La prudencia parece no existir en Santa Cruz. La furia y la irracionalidad que empuñaron los marineros santacruceños para incendiar las plantas pesqueras de Puerto Deseado fue imitada, días después, por un ex funcionario para arremeter con su camioneta contra un grupo de manifestantes.

La prudencia parece no existir en Santa Cruz. La furia y la irracionalidad que empuñaron los marineros santacruceños para incendiar las plantas pesqueras de Puerto Deseado fue imitada, días después, por un ex funcionario para arremeter con su camioneta contra un grupo de manifestantes.

Como trágicos antecedentes de este hoy violento se cuenta también un policía muerto en medio de una protesta de obreros del petróleo. Menos dramáticos pero igual de reprochables se suman la agresión sufrida por la ministra de Desarrollo Social, la violenta represión policial a una marcha de trabajadores municipales o la suposición de un acto terrorista por la loca carrera de un conductor desencajado que terminó frente a la casa que habitaba en otras épocas el Presidente de la Nación. Todo habla de desmesura, todo exige justicia, todo reclama moderación para restablecer la paz social y devolver a los santacruceños expectativas sobre su futuro.
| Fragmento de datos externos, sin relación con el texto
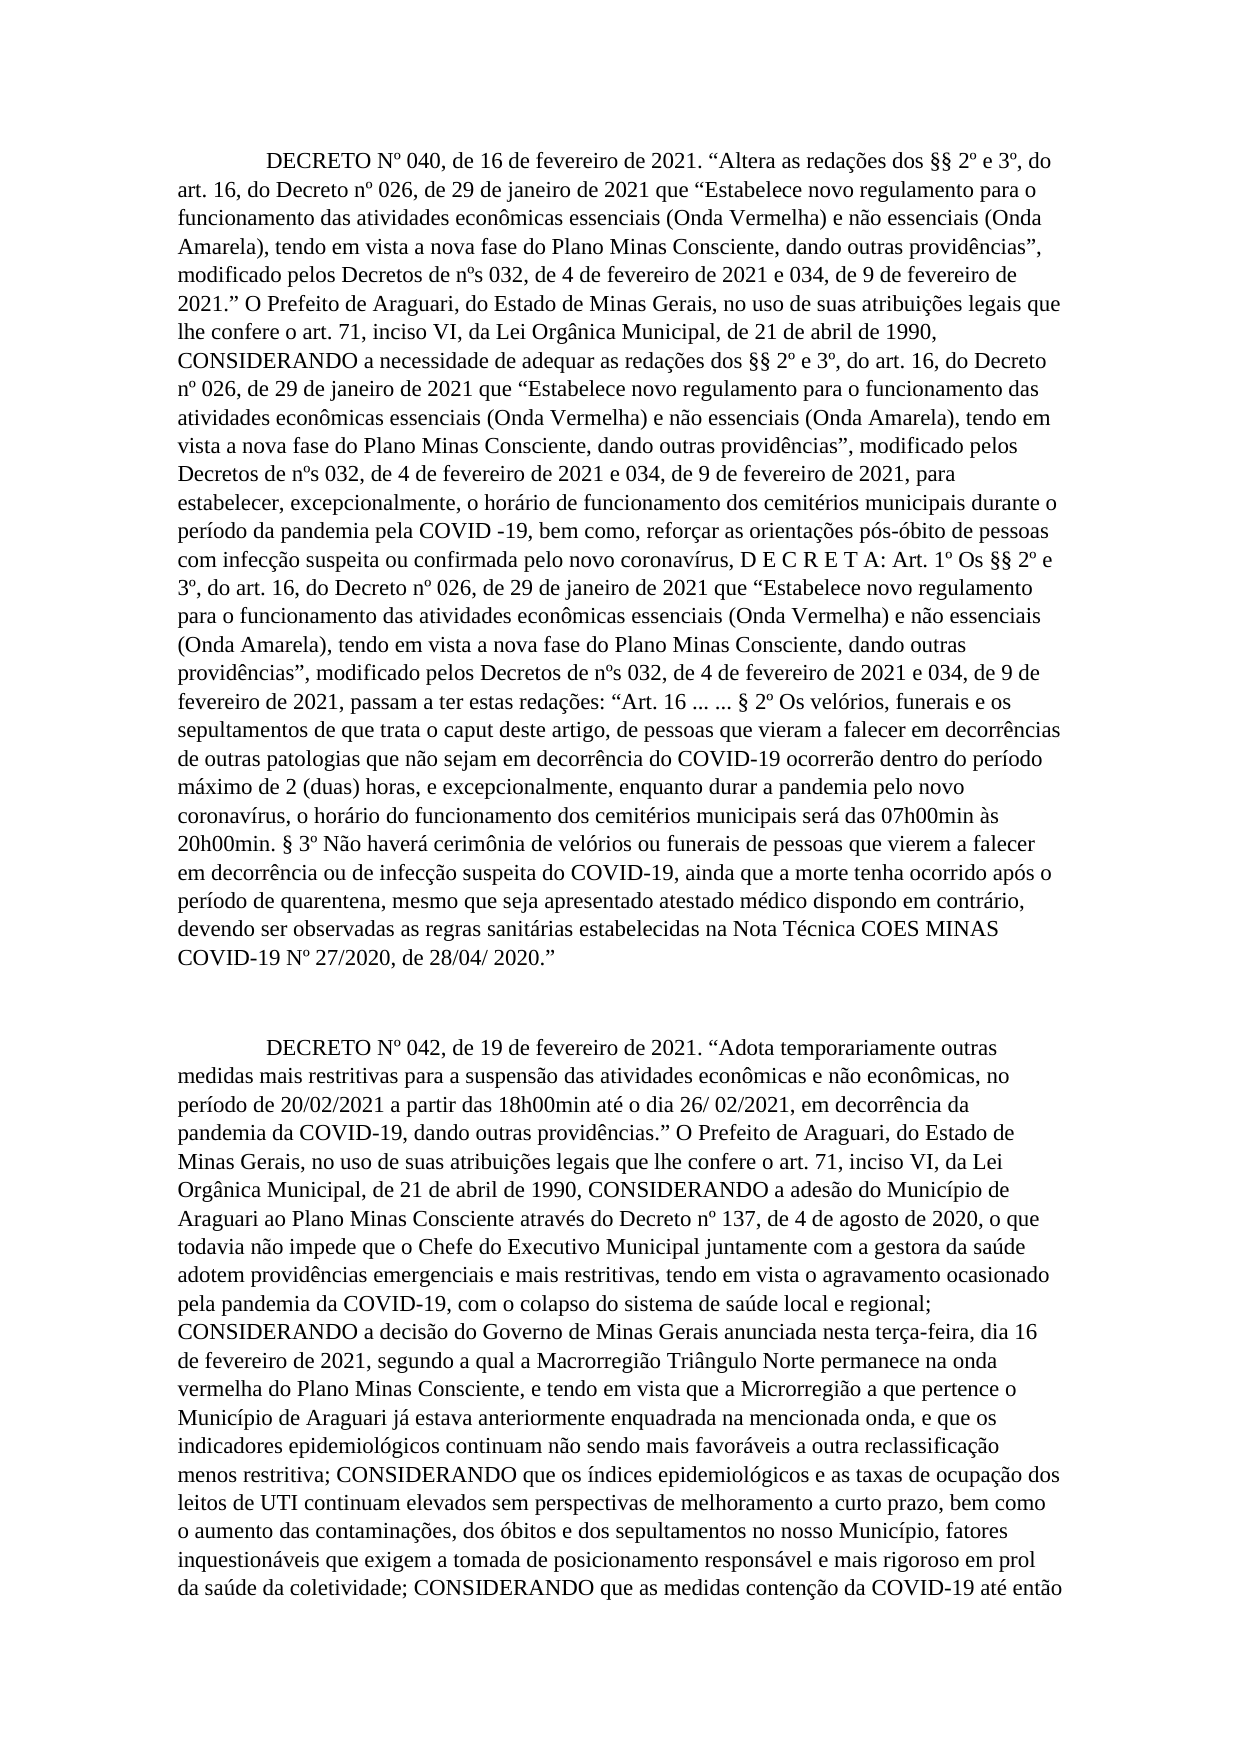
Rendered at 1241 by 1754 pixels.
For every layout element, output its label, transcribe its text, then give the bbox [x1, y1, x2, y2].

text DECRETO Nº 040, de 16 de fevereiro de 2021. “Altera as redações dos §§ 2º e 3º, do art. 16, do Decreto nº 026, de 29 de janeiro de 2021 que “Estabelece novo regulamento para o funcionamento das atividades econômicas essenciais (Onda Vermelha) e não essenciais (Onda Amarela), tendo em vista a nova fase do Plano Minas Consciente, dando outras providências”, modificado pelos Decretos de nºs 032, de 4 de fevereiro de 2021 e 034, de 9 de fevereiro de 2021.” O Prefeito de Araguari, do Estado de Minas Gerais, no uso de suas atribuições legais que lhe confere o art. 71, inciso VI, da Lei Orgânica Municipal, de 21 de abril de 1990, CONSIDERANDO a necessidade de adequar as redações dos §§ 2º e 3º, do art. 16, do Decreto nº 026, de 29 de janeiro de 2021 que “Estabelece novo regulamento para o funcionamento das atividades econômicas essenciais (Onda Vermelha) e não essenciais (Onda Amarela), tendo em vista a nova fase do Plano Minas Consciente, dando outras providências”, modificado pelos Decretos de nºs 032, de 4 de fevereiro de 2021 e 034, de 9 de fevereiro de 2021, para estabelecer, excepcionalmente, o horário de funcionamento dos cemitérios municipais durante o período da pandemia pela COVID -19, bem como, reforçar as orientações pós-óbito de pessoas com infecção suspeita ou confirmada pelo novo coronavírus, D E C R E T A: Art. 1º Os §§ 2º e 3º, do art. 16, do Decreto nº 026, de 29 de janeiro de 2021 que “Estabelece novo regulamento para o funcionamento das atividades econômicas essenciais (Onda Vermelha) e não essenciais (Onda Amarela), tendo em vista a nova fase do Plano Minas Consciente, dando outras providências”, modificado pelos Decretos de nºs 032, de 4 de fevereiro de 2021 e 034, de 9 de fevereiro de 2021, passam a ter estas redações: “Art. 16 ... ... § 2º Os velórios, funerais e os sepultamentos de que trata o caput deste artigo, de pessoas que vieram a falecer em decorrências de outras patologias que não sejam em decorrência do COVID-19 ocorrerão dentro do período máximo de 2 (duas) horas, e excepcionalmente, enquanto durar a pandemia pelo novo coronavírus, o horário do funcionamento dos cemitérios municipais será das 07h00min às 20h00min. § 3º Não haverá cerimônia de velórios ou funerais de pessoas que vierem a falecer em decorrência ou de infecção suspeita do COVID-19, ainda que a morte tenha ocorrido após o período de quarentena, mesmo que seja apresentado atestado médico dispondo em contrário, devendo ser observadas as regras sanitárias estabelecidas na Nota Técnica COES MINAS COVID-19 Nº 27/2020, de 28/04/ 2020.” [177, 148, 1063, 970]
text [177, 1034, 1063, 1601]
Los tiempos que vienen no serán fáciles, las épocas electorales caldean los ánimos y los nervios se multiplican por las incertidumbres que genera el veredicto de las urnas capaz de modificar la suerte de muchos, más aún en provincias donde la administración pública llega a ser el principal empleador.

Sin embargo y aún cuando el tiempo que falta para las elecciones de octubre puede parecer poco, Santa Cruz debe iniciar de inmediato el camino para hacer cesar toda expresión de barbarie.

Resulta imperioso, restablecer la confianza entre representantes y representados y trabajadores y empresarios, para reconstruir la convivencia en un marco de respeto y tolerancia.

Lo que pasó en Deseado debería servir de ejemplo. La violencia, más allá de los daños materiales y económicos, quebró la confianza y el respeto y solo empeoró un escenario que ya era complicado en términos de rentabilidad de las empresas que arrastran pérdidas de la mala temporada del 2005, no lograron recuperarse en el 2006, se encuentran fuertemente endeudadas y deben enfrentar la fuertes aumentos de los costos de explotación sin contar con los altos precios del langostino que en otros tiempos permitieron algunas prodigalidades.

En Deseado ya se sienten con fuerza las consecuencias de la falta de actividad. Y quizás se buscan culpables donde no los hay. Alcanza con escuchar a los comerciantes culpar a los empresarios porque rumbearon sus buques hacia otros puertos. Se miran firme y duro trabajadores con trabajadores, porque unos dejaron sin trabajo a los otros. Se sufre fuerte el drama de la falta de recursos.

Se percibe con dramatismo, por haberla perdido, que la pesca dejaba para la ciudad mucho más de lo que se creía. En estos días y en los próximos meses en los que naturalmente la pesca entrará en un impase parece ser un tiempo óptimo para retomar un diálogo maduro, amplio y que permita con la participación de todos los interesados un nuevo contrato entre las partes, posible y aplicable, que devuelva la posibilidad de crecimiento y bienestar. Que devuelva las expectativas de un futuro mejor.